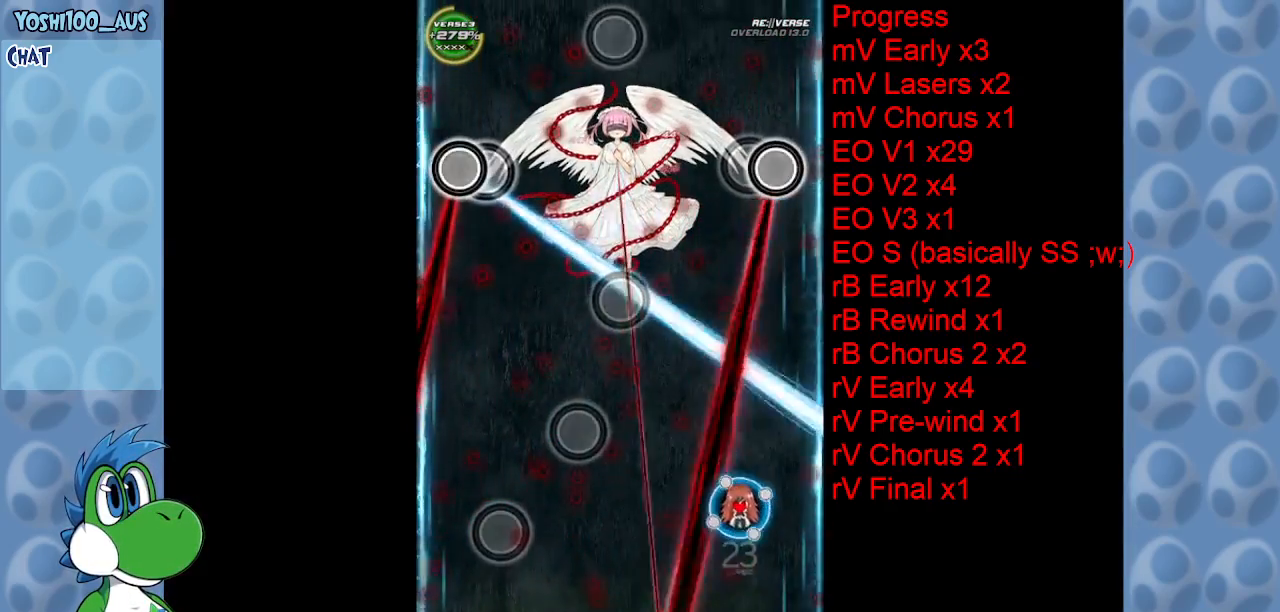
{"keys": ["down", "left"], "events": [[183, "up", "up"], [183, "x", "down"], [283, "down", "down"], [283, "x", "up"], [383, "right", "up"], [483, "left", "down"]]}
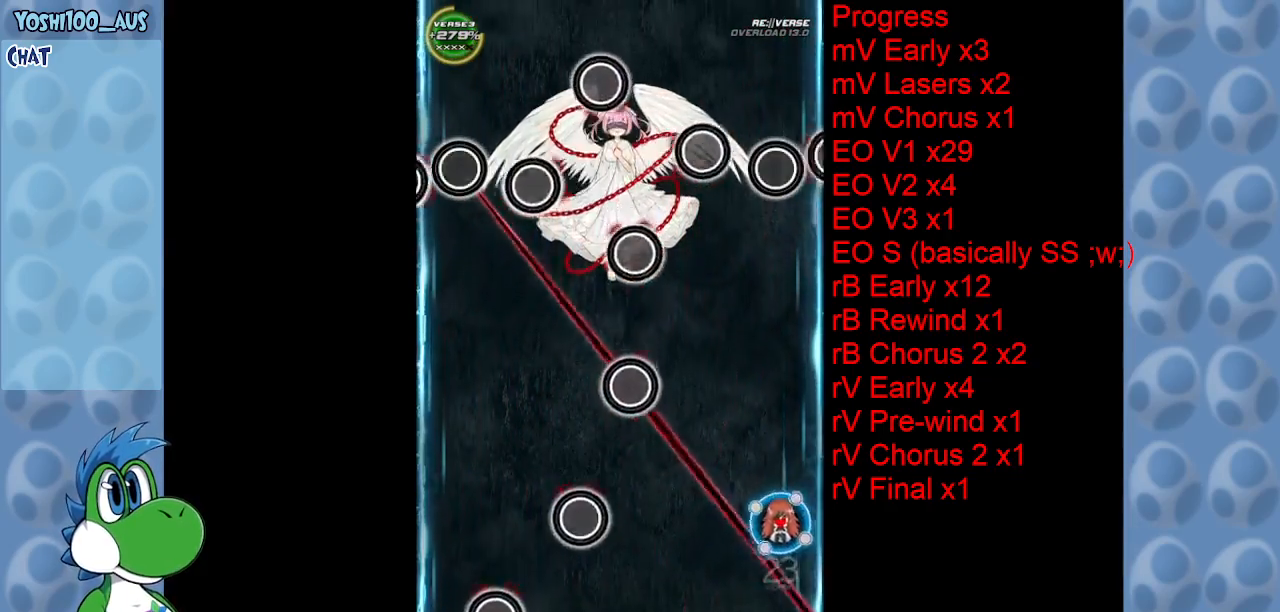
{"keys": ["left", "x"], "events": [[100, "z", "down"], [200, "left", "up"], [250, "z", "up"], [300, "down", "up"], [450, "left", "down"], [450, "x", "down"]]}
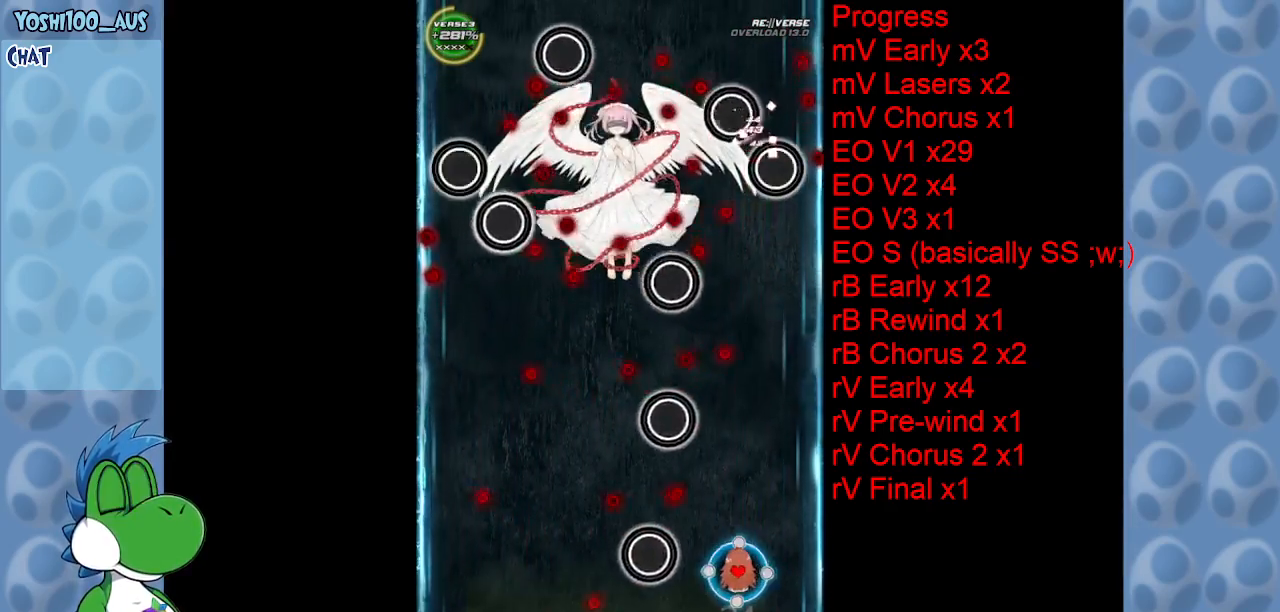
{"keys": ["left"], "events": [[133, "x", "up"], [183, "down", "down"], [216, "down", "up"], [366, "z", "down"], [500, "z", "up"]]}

____________________

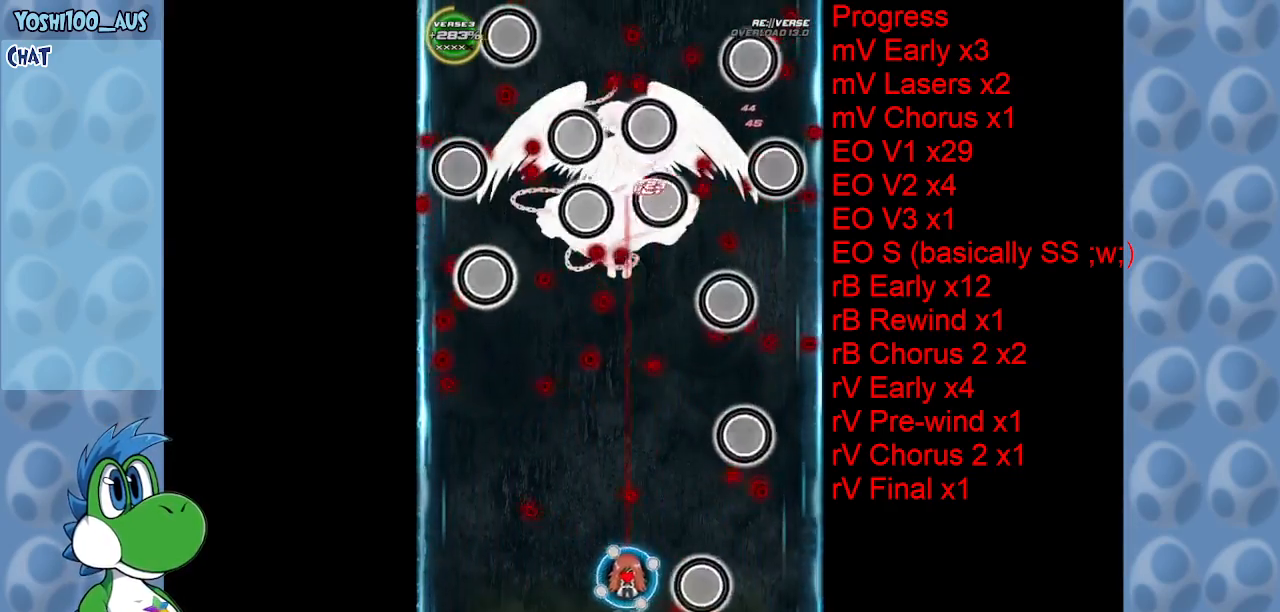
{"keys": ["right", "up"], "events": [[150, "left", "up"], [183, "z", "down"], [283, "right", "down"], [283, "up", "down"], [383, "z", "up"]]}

____________________

State how many lines of the data above contain the string "right", leaving out everything but the number.

Written solution: 2